Pavelich was best known for his role in Team USA’s “Miracle on Ice” defeat of the Soviet Union in the 1980 Olympics. The team went on to win the gold medal that year.
He then scored over 30 goals in his first seasons with the New York Rangers, according to the Star Tribune.
“I will always be so grateful to have been given the opportunity to play and to have had a friend in Mark Pavelich,” his former teammate Ron Duguay said.
“He was the most unselfish, kind and courageous teammate. He was fearless. … The Ranger fans adored him.”
Pavelich scored 133 goals during his time with the Rangers.
Pavelich’s NHL career also included time with the Minnesota North Stars and San Jose Sharks.
Pavelich’s post-hockey life was plagued with legal, personal and mental issues, which eventually led to his incarceration for the 2019 assault.

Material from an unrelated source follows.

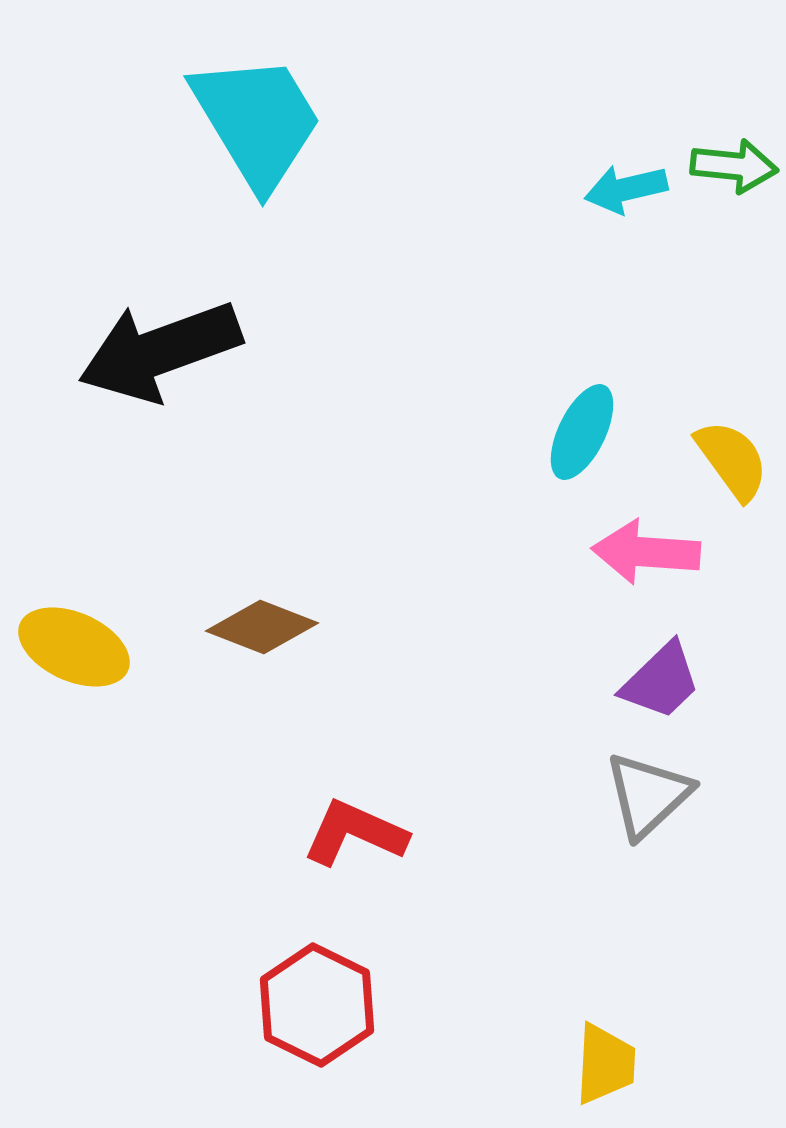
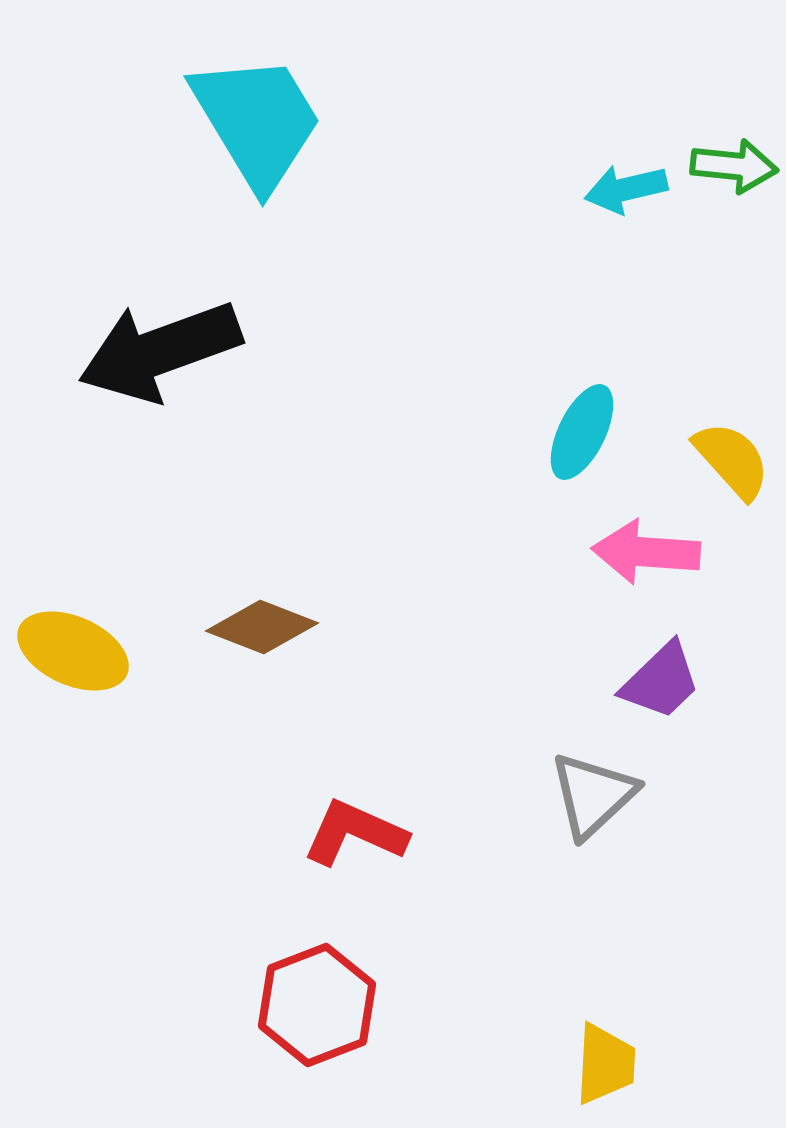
yellow semicircle: rotated 6 degrees counterclockwise
yellow ellipse: moved 1 px left, 4 px down
gray triangle: moved 55 px left
red hexagon: rotated 13 degrees clockwise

In a statement on Twitter, USA Hockey extended its “deepest condolences to Mark’s family & friends” and said he would forever be “a part of hockey history.”
We are saddened to hear about the passing of 1980 Olympic gold medalist Mark Pavelich. We extend our deepest condolences to Mark’s family & friends.
Forever a part of hockey history. ?? pic.twitter.com/xS04DMGtLd
— USA Hockey (@usahockey) March 5, 2021
“The New York Rangers are saddened to learn of the passing of Mark Pavelich,” the Rangers said in a statement, Fox News reported.
“His determination, passion, and dazzling playmaking ability earned him the adoration of Rangers fans during his five-year tenure in New York. Mark helped inspire a nation through the integral role he played on the ‘Miracle on Ice’ team in the 1980 Winter Olympics., Our thoughts are with Mark’s loved ones during this difficult time.”